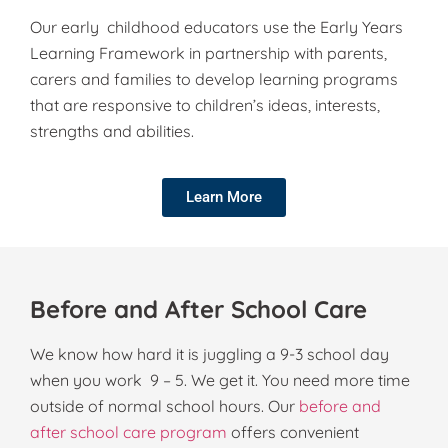
Our early childhood educators use the Early Years
Learning Framework in partnership with parents,
carers and families to develop learning programs
that are responsive to children’s ideas, interests,
strengths and abilities.
Learn More
Before and After School Care
We know how hard it is juggling a 9-3 school day
when you work 9 – 5. We get it. You need more time
outside of normal school hours. Our
before and
after school care program
offers convenient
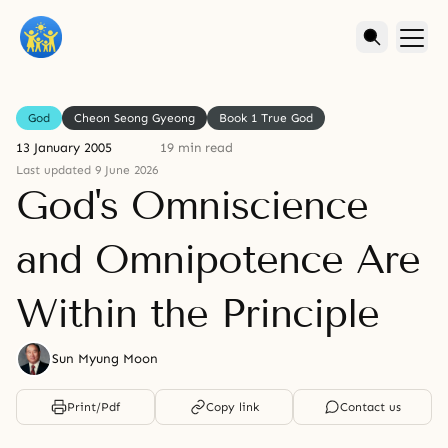
God
Cheon Seong Gyeong
Book 1 True God
13 January 2005
19 min read
Last updated 9 June 2026
God's Omniscience
and Omnipotence Are
Within the Principle
Sun Myung Moon
Print/Pdf
Copy link
Contact us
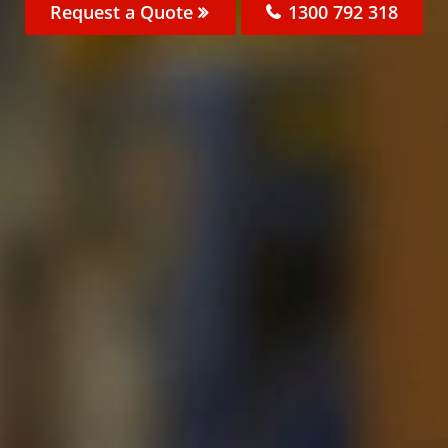
Request a Quote
1300 792 318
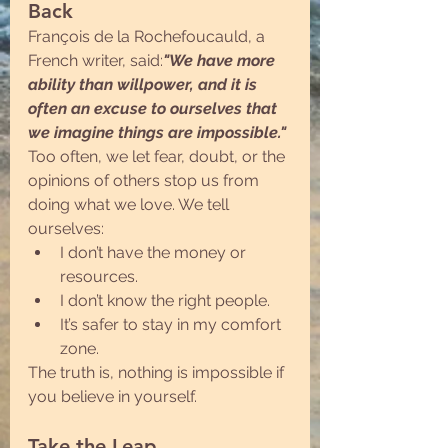
Back
François de la Rochefoucauld, a 
French writer, said:
"We have more 
ability than willpower, and it is 
often an excuse to ourselves that 
we imagine things are impossible."
Too often, we let fear, doubt, or the 
opinions of others stop us from 
doing what we love. We tell 
ourselves:
I don’t have the money or 
resources.
I don’t know the right people.
It’s safer to stay in my comfort 
zone.
The truth is, nothing is impossible if 
you believe in yourself.
Take the Leap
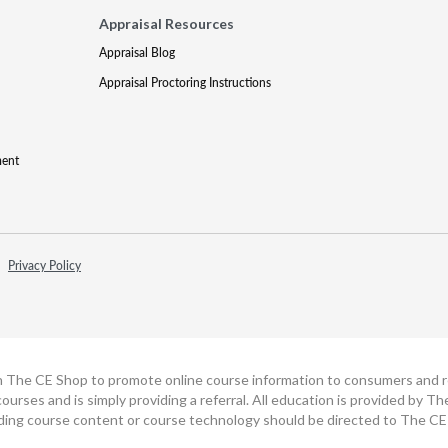
Appraisal Resources
Appraisal Blog
Appraisal Proctoring Instructions
ment
Privacy Policy
h The CE Shop to promote online course information to consumers and real
ourses and is simply providing a referral. All education is provided by 
ding course content or course technology should be directed to The CE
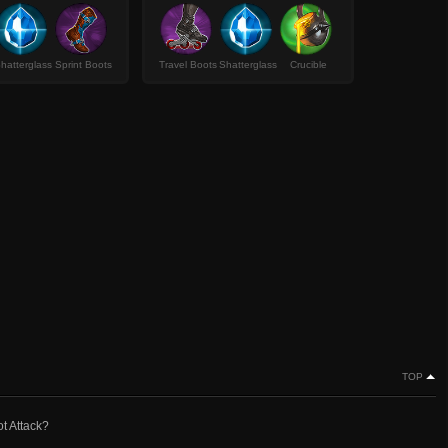
hatterglass
Sprint Boots
Travel Boots
Shatterglass
Crucible
TOP
ot Attack?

* * * * *

◆ Problem description: Rewrite all of the rows above, putting "Assessment" wherever "Appraisal" appears and keeping everything else the same. Leave the pictures out of your answer.

◆ Response to this task:
Our early childhood educators use the Early Years
Learning Framework in partnership with parents,
carers and families to develop learning programs
that are responsive to children’s ideas, interests,
strengths and abilities.
Learn More
Before and After School Care
We know how hard it is juggling a 9-3 school day
when you work 9 – 5. We get it. You need more time
outside of normal school hours. Our
before and
after school care program
offers convenient
God
Cheon Seong Gyeong
Book 1 True God
13 January 2005
19 min read
Last updated 9 June 2026
God's Omniscience
and Omnipotence Are
Within the Principle
Sun Myung Moon
Print/Pdf
Copy link
Contact us
Request a Quote
1300 792 318
Back
François de la Rochefoucauld, a 
French writer, said:
"We have more 
ability than willpower, and it is 
often an excuse to ourselves that 
we imagine things are impossible."
Too often, we let fear, doubt, or the 
opinions of others stop us from 
doing what we love. We tell 
ourselves:
I don’t have the money or 
resources.
I don’t know the right people.
It’s safer to stay in my comfort 
zone.
The truth is, nothing is impossible if 
you believe in yourself.
Take the Leap
Assessment Resources
Assessment Blog
Assessment Proctoring Instructions
ment
Privacy Policy
h The CE Shop to promote online course information to consumers and real
ourses and is simply providing a referral. All education is provided by 
ding course content or course technology should be directed to The CE
hatterglass
Sprint Boots
Travel Boots
Shatterglass
Crucible
TOP
ot Attack?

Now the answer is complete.